Operation Knockout ended with a 30-year prison sentence for George Manuel “Boxer” Flores, who admitted in a plea deal to distributing from local homes mass quantities of drugs, including heroin, crack cocaine, methamphetamine and marijuana, while overseeing the Varrio Hawaiian Gardens gang. More than 100 guns were seized and 57 people were charged with crimes during Operation Knockout.

Mares understands fully that this type of gang activity remains in the Southland.

“Yes, but now these kids have an example right here. … I’m an example of making something from my life and I came from where they’re coming, right here in L.A.,” Mares said, raising his voice so others in the gym could listen. “When people tell you you can’t do things, they’re wrong.”

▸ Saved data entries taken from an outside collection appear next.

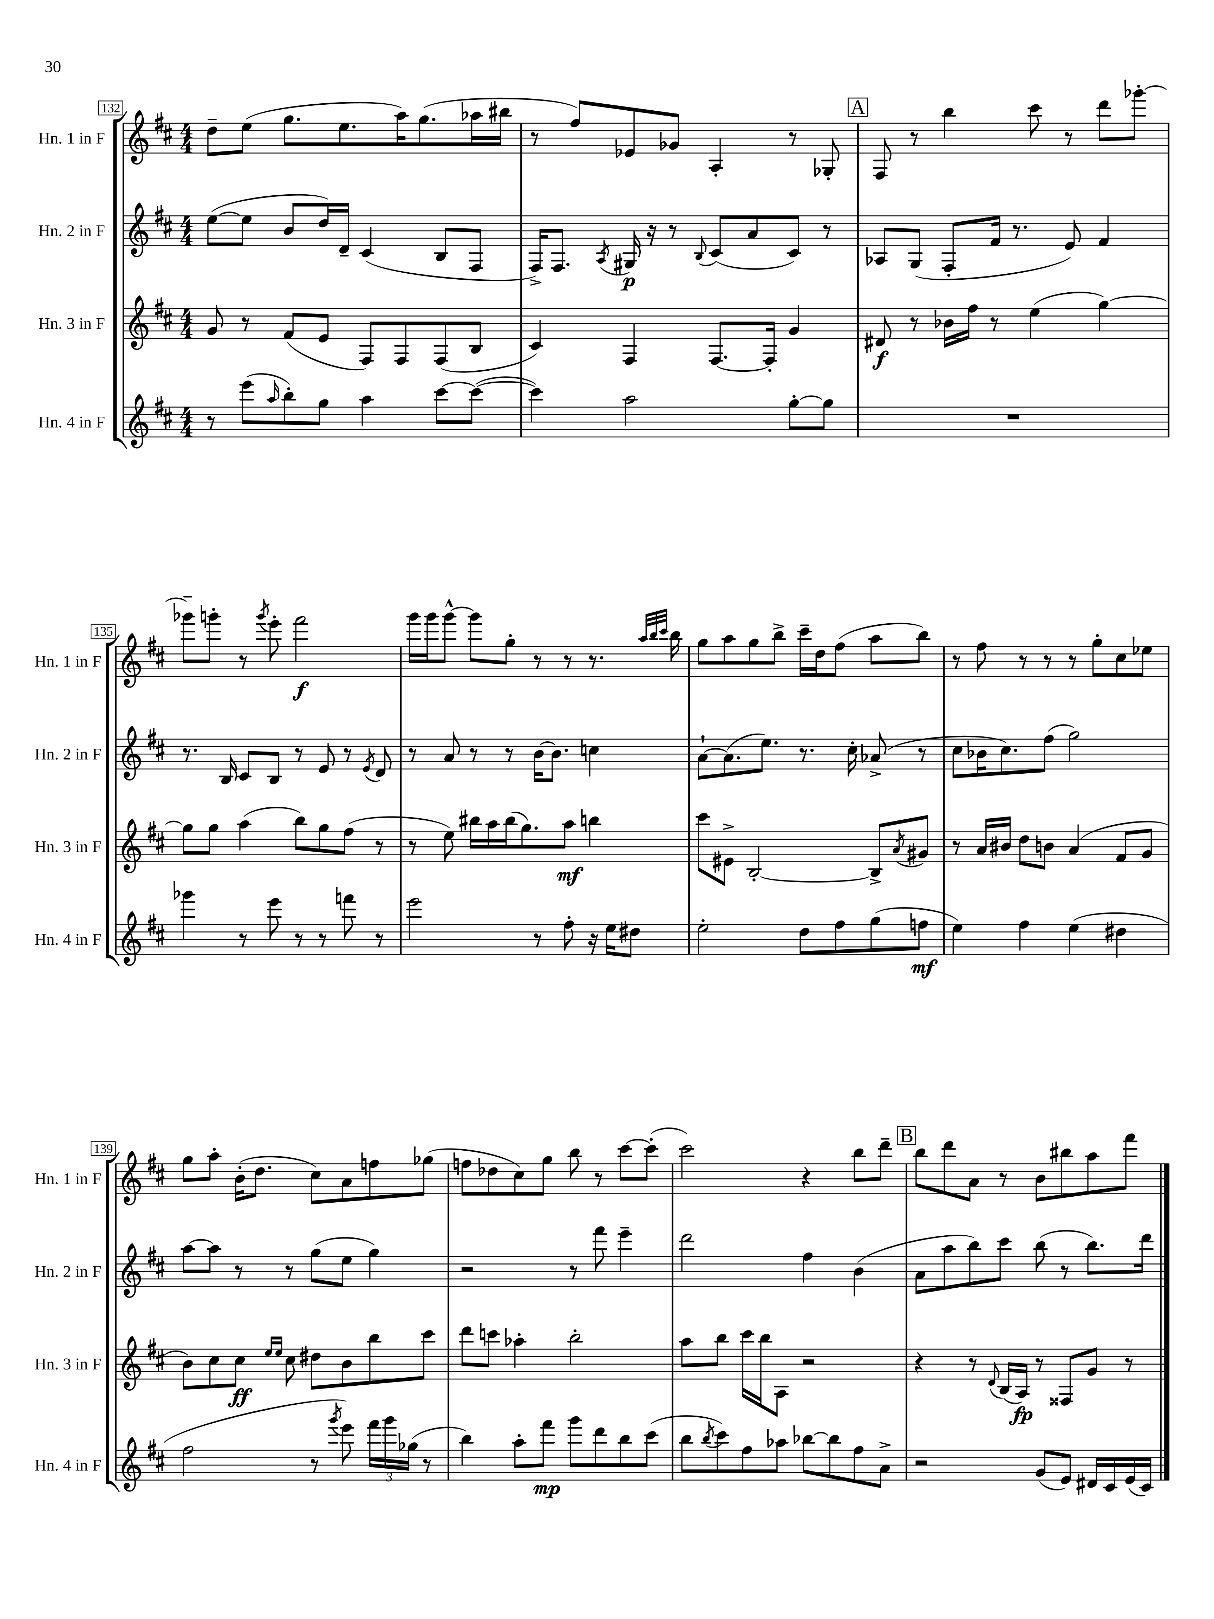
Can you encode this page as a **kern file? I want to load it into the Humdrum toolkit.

**kern	**kern	**kern	**kern
*staff4	*staff3	*staff2	*staff1
*clefG2	*clefG2	*clefG2	*clefG2
*k[f#c#]	*k[f#c#]	*k[f#c#]	*k[f#c#]
*M4/4	*M4/4	*M4/4	*M4/4
8r	8g/	([8ee\L	8dd~\L
(8eee\L	8r	8ee\]J	(8ee\J
16qqaa/	.	.	.
8bb'\)	(8f#/L	8b/L	8.gg\L
8gg\J	8e/J	16dd/L)	.
.	.	16d~/JJ	8.ee\
4aa\	8F#/L)	(4c#/	.
.	8F#/	.	16aa\K)
.	.	.	(8.gg\
[8ccc#\L	(8F#/	8B/L	.
(8ccc#\_J	8B/J	8F#/J	16aa-\L
.	.	.	16bb#\JJ
=	=	=	=
4ccc#\])	4c#/)	16F#^/LK)	8r
.	.	8.F#/J	.
.	.	.	8ff#/L)
.	.	8qA/	.
2aa\	4F#/	16G#/	8e-/
.	.	16r	.
.	.	8r	8g-/J
.	.	8qqB/	.
.	[8.F#/L	(8c#/L	4A'/
.	.	8a/	.
.	16F#'/]Jk	.	.
[8gg'\L	4g/	8c#/J)	8r
8gg\]J	.	8r	8G-'/
=	=	=	=
1r	8d#/	8A-/L	8F#/
.	8r	(8G/J	8r
.	16b-\LL	8F#'/L	4bb\
.	16ff#\JJ	.	.
.	8r	16f#/Jk	.
.	.	8.r	.
.	(4ee\	.	8ccc#\
.	.	8e/)	8r
.	[4gg\)	4f#/	8ddd\L
.	.	.	[8ggg-'\J
=	=	=	=
4ggg-\	8gg\]L	8.r	8ggg-~\]L
.	8gg\J	.	8ggg'\J
.	.	16B/	.
8r	(4aa\	8c#/L	8r
.	.	.	8qggg/
8eee\	.	8B/J	8eee'\
8r	8bb\L)	8r	2fff#\
8r	8gg\	8e/	.
8fff\	(8ff#\J	8r	.
.	.	8qe/	.
8r	8r	8d/	.
=	=	=	=
2eee\	8r	8r	16ggg\LL
.	.	.	16ggg\J
.	8ee\)	8a/	[8ggg^^\J
.	16bb#\LL	8r	8ggg\]L
.	16aa\	.	.
.	(16bb#\J	8r	8gg'\J
.	8.gg\)	.	.
8r	.	[16b\LK	8r
.	.	8.b\]J	.
8ff#'\	8aa\J	.	8r
16r	4bb\	4cc\	8.r
16ee\LK	.	.	.
8dd#\J	.	.	.
.	.	.	32qqaa/LLL
.	.	.	32qqbb/
.	.	.	32qqccc#/JJJ
.	.	.	16bb\
=	=	=	=
2ee'\	8ccc#\L	[8a`\L	8gg\L
.	8e#^\J	(8.a\]	8aa\
.	[2B'/	.	8gg\
.	.	8.ee\J)	.
.	.	.	8bb^\J
8dd\L	.	8.r	16ccc#~\LL
.	.	.	16dd\J
8ff#\	.	.	(8ff#\J
.	.	16cc#'\	.
(8gg\	8B^/]L	(8a-^/	8aa\L
.	8qa/	.	.
8ff\J	8g#/J	8r	8bb\J)
=	=	=	=
4ee\)	8r	8cc#\L	8r
.	16a/LL	16b-\K	8ff#\
.	16b#/JJ	8.cc#\)	.
4ff#\	8dd\L	.	8r
.	8b\J	(8ff#\J	8r
(4ee\	(4a/	2gg\)	8r
.	.	.	8gg'\L
4dd#\	8f#/L	.	8cc#\
.	8g/J	.	8ee-\J
=	=	=	=
2ff#\	8b\L)	[8aa\L	8gg\L
.	8cc#\	8aa\]J	8aa'\J
.	8cc#\J	8r	(16b'\LK
.	.	.	8.dd\J
.	16qqee/LL	.	.
.	16qqee/JJ	.	.
.	8cc#\	8r	.
8r	8dd#\L	(8gg\L	8cc#\L)
8qggg/	.	.	.
8eee\)	8b\	8ee\J	8a\
24fff#\LL	8bb\	4gg\)	8ff\
24ggg\	.	.	.
(24gg-\JJ	.	.	.
8r	8ccc#\J	.	(8gg-\J
=	=	=	=
4bb\)	8ddd\L	2r	8ff\L
.	8ccc\J	.	8dd-\
8aa'\L	4aa-'\	.	8cc#\)
8fff#\J	.	.	8gg\J
8ggg\L	2bb'\	8r	8bb\
8ddd\	.	8fff#\	8r
8bb\	.	4eee~\	[8ccc#\L
(8ccc#\J	.	.	(8ccc#'\]J
=	=	=	=
8bb\L	8aa\L	2ddd\	2ccc#\)
8qbb/	.	.	.
8ccc#\)	8bb\J	.	.
8ff#\	16ccc#\LL	.	.
.	16bb\J	.	.
8aa-\J	8A\J	.	.
[8bb-\L	2r	4ff#\	4r
8bb-\]	.	.	.
8ff#\	.	(4b\	8bb\L
8a^\J	.	.	8ddd~\J
=	=	=	=
2r	4r	8a\L	8bb\L
.	.	8aa\	8ddd\
.	8r	8bb\)	8a\J
.	8qqd/	.	.
.	(16B/LL	8ccc#\J	8r
.	16A/JJ)	.	.
(8g/L	8r	(8bb\	8b\L
8e/J)	8F##/L	8r	8bb#\
16d#/LL	8g/J	8.bb\L)	8aa\
16c#/	.	.	.
(16e/	8r	.	8fff#\J
16c#/JJ)	.	16ddd\Jk	.
==	==	==	==
*-	*-	*-	*-
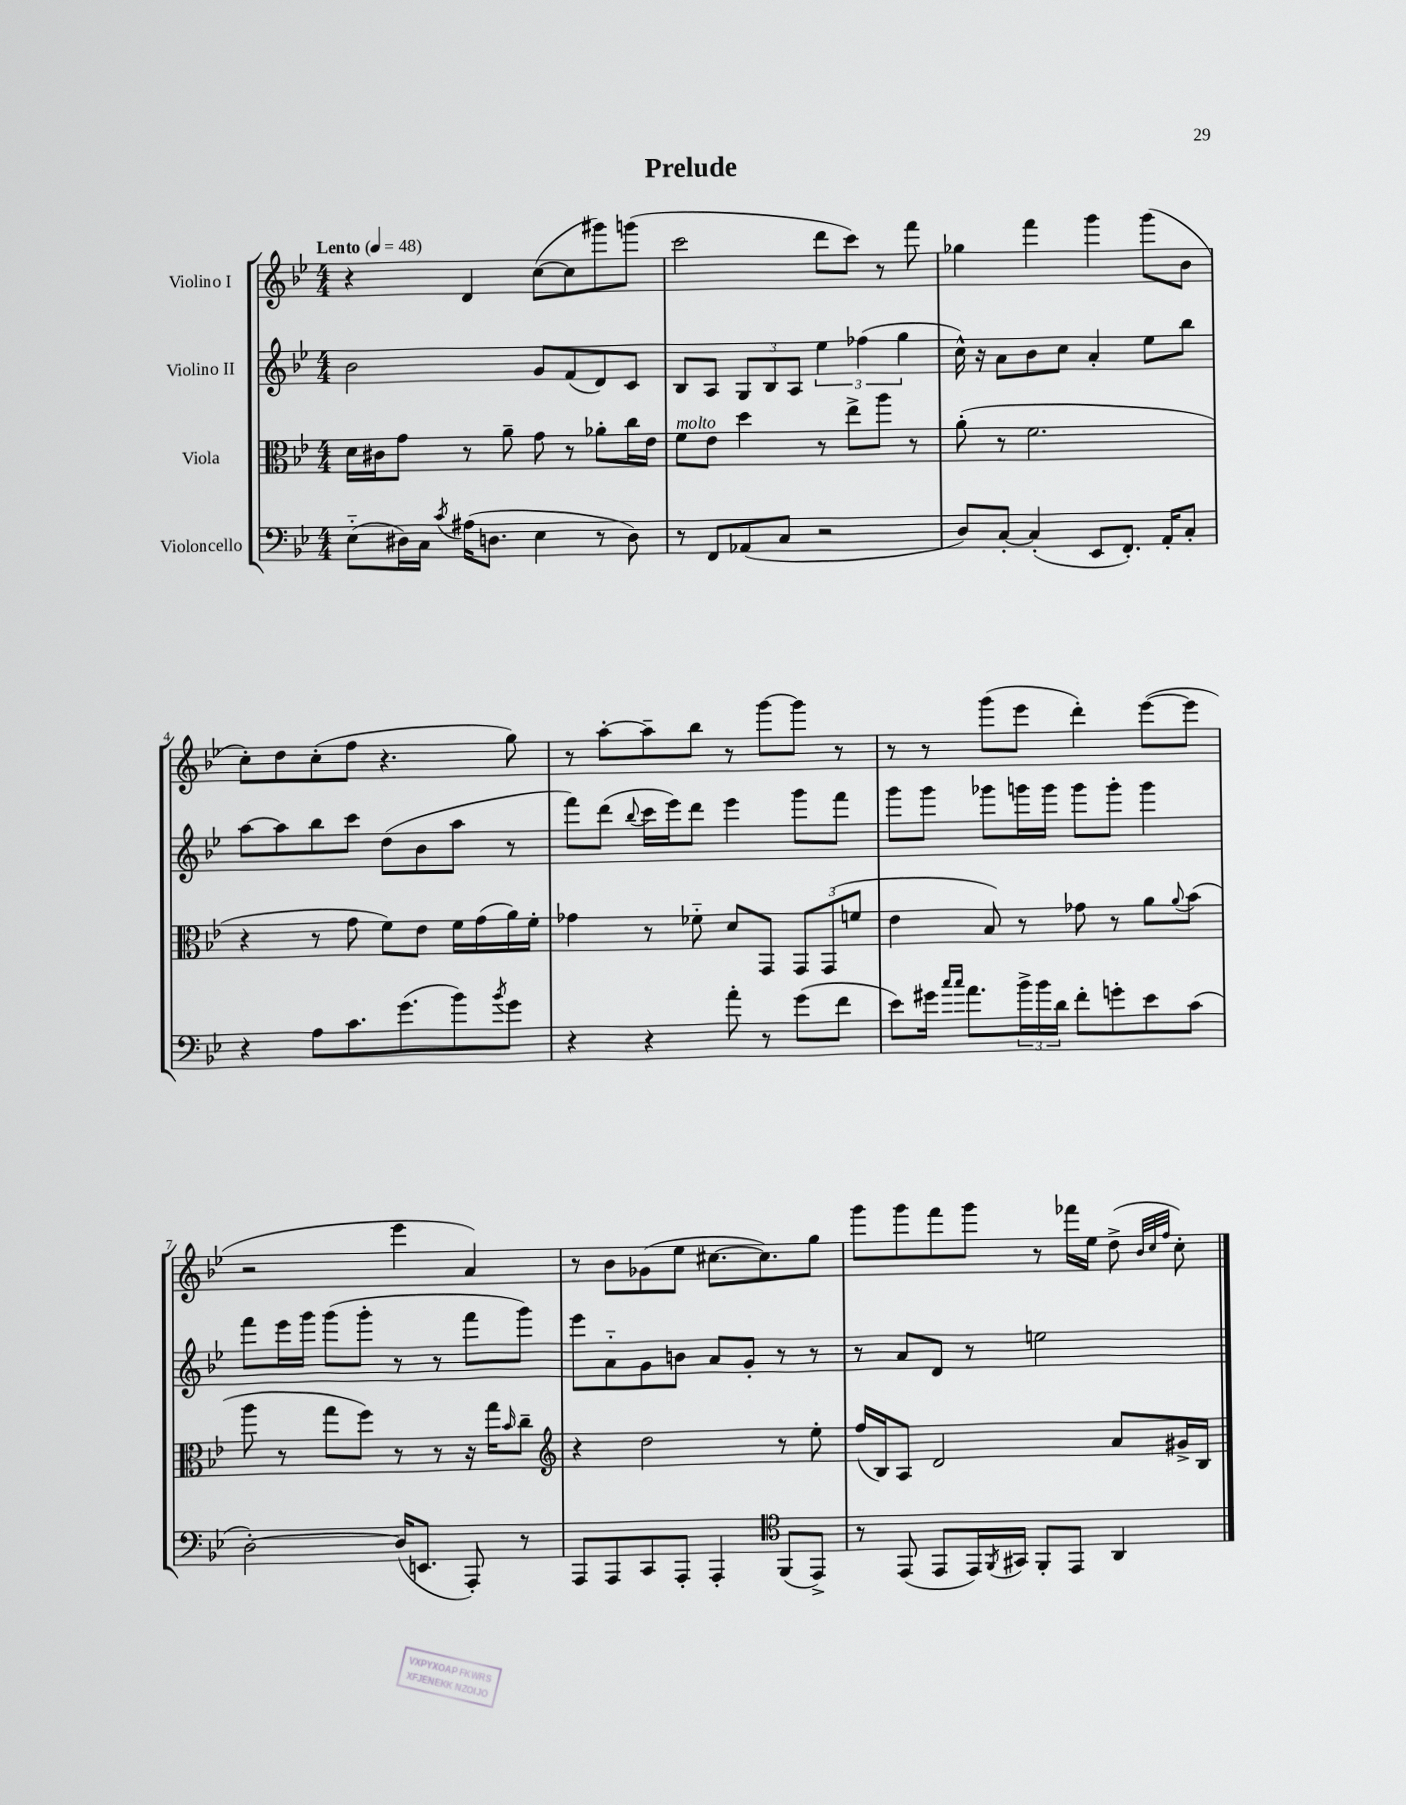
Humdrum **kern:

**kern	**kern	**kern	**kern
*part4	*part3	*part2	*part1
*staff4	*staff3	*staff2	*staff1
*I"Violoncello	*I"Viola	*I"Violino II	*I"Violino I
*clefF4	*clefC3	*clefG2	*clefG2
*k[b-e-]	*k[b-e-]	*k[b-e-]	*k[b-e-]
*M4/4	*M4/4	*M4/4	*M4/4
*MM48	*MM48	*MM48	*MM48
=1	=1	=1	=1
!	!	!	!LO:TX:a:B:t=Lento
(8E-\L	16d\LL	2b-\	4r
.	16c#X\J	.	.
16D#X\L)	8g\J	.	.
16C\JJ	.	.	.
8qc/	.	.	.
(16A#X\KL	8r	.	4d/
8.Dn\J	.	.	.
.	8a~\	.	.
4E-\	8g\	8g/L	([8cc\L
.	8r	(8f/	8cc\]
8r	8a-X'\L	8d/)	8ggg#X\)
8D\)	16cc\L	8c/J	(8gggn\J
.	16e-\JJ	.	.
=2	=2	=2	=2
!	!LO:TX:a:i:t=molto	!	!
8r	8f\L	8B-/L	2ccc\
8FF/L	8e-\J	8A/J	.
(8AA-X/	4dd\	12G/L	.
.	.	12B-/	.
8C/J	.	.	.
.	.	12A/J	.
2r	8r	6ee-\	8ddd\L
.	8ee-^\L	.	8ccc\J)
.	.	(6ff-X\	.
.	8aa\J	.	8r
.	.	6gg\	.
.	8r	.	8fff\
=3	=3	=3	=3
8D/L)	(8a'\	16cc^^\)	4gg-X\
.	.	16r	.
[8C'/J	8r	8a\L	.
(4C'/]	2.f\	8b-\	4fff\
.	.	8cc\J	.
8EE-/L	.	4a'/	4ggg\
8.FF'/J)	.	.	.
.	.	8ee-\L	(8ggg\L
16AA'/KL	.	.	.
8C'/J	.	8bb-\J	8b-\J
!!LO:LB:g=z
=4	=4	=4	=4
4r	4r	[8aa\L	8cc'\L)
.	.	8aa\]	8dd\
8A\L	8r	8bb-\	(8cc'\
8.c\	8g\	8ccc\J	8ff\J
.	8f\L)	(8dd\L	4.r
(8.g\	.	.	.
.	8e-\J	8b-\	.
8b-\)	16f\LL	8aa\J	.
.	(16g\	.	.
8qb-/	.	.	.
8g\J	16a\)	8r	8gg\)
.	16f'\JJ	.	.
=5	=5	=5	=5
4r	4g-X\	8fff\L)	8r
.	.	(8ddd\J	[8aa'\L
.	.	8qqbb-/	.
4r	8r	16ccc\LL	8aa~\]
.	.	16eee-\J)	.
.	8f-X\	8ddd\J	8bb-\J
8a'\	8d/L	4eee-\	8r
8r	8GG/J	.	[8ggg\L
(8g\L	12GG/L	8ggg\L	8ggg\J]
.	(12GG/	.	.
8f\J	.	8fff\J	8r
.	12fn/J	.	.
=6	=6	=6	=6
8e-\L)	4e-\	8ggg\L	8r
16g#X\Jk	.	8ggg\J	8r
16qqcc/LL	.	.	.
16qqcc/JJ	.	.	.
8.a\L	.	.	.
.	8B-/)	8ggg-X\L	(8ggg\L
24b-^\L	8r	16gggn\L	8eee-\J
24b-\	.	.	.
.	.	16ggg\JJ	.
24d\JJ	.	.	.
8f'\L	8g-X\	8ggg\L	4ddd'\)
8gn'\	8r	8ggg'\J	.
8e-\	8a\L	4ggg\	([8eee-\L
.	8qqa/	.	.
(8c\J	(8b-\J	.	8eee-\J]
!!LO:LB:g=z
=7	=7	=7	=7
[2D'\)	8aa\	8fff\L	2r
.	8r	16eee-\L	.
.	.	16ggg\JJ	.
.	8gg\L	(8ggg\L	.
.	8ff\J)	8ggg'\J	.
(16D/KL]	8r	8r	4eee-\
8.EEn/J	.	.	.
.	8r	8r	.
8AAA'/)	16r	8fff\L	4a/)
.	16gg\KL	.	.
.	16qqb-/	.	.
8r	8cc~\J	8ggg\J)	.
=8	=8	=8	=8
*	*clefG2	*	*
8AAA/L	4r	8eee-\L	8r
8AAA/	.	8a\	8b-\L
8CC/	2dd\	8g\	(8g-X\
8AAA'/J	.	8bn\J	8ee-\J
4AAA'/	.	8a/L	[8.cc#X\L
.	.	8g'/J	.
.	.	.	8.cc#\])
*clefC4	*	*	*
(8FF/L	8r	8r	.
8EE-^/J)	8ee-'\	8r	8gg\J
=9	=9	=9	=9
8r	(16ff/LL	8r	8ggg\L
.	16B-/J)	.	.
(8EE-/	8A/J	8a/L	8ggg\
8EE-/L	2d/	8d/J	8fff\
16EE-/L)	.	8r	8ggg\J
8qFF/	.	.	.
16GG#X/JJ	.	.	.
8FF'/L	.	2een\	8r
8EE-/J	.	.	16fff-X\LL
.	.	.	16ee-\JJ
4AA/	8a/L	.	(8dd^\
.	.	.	32qqb-/LLL
.	.	.	32qqcc/
.	.	.	32qqff/JJJ
.	16g#X^/L	.	8cc'\)
.	16B-/JJ	.	.
==	==	==	==
*-	*-	*-	*-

What helped turn Mares around was a string of victories and scholarship money he began earning in Mexico in amateur boxing tournaments that took him to the 2004 Olympics in Athens.

“You start evolving, and see you’re not the person you thought you were, that it’s a tough world out there,” Mares said. “Seeing results from boxing, I realized, ‘There’s something. … Maybe I can make something of this.’”

One of those young boxers at the gym was Gerardo Garcia, 15, who said Mares has taught him that “If he can do it, I can do it. If there’s a way I can, I will.”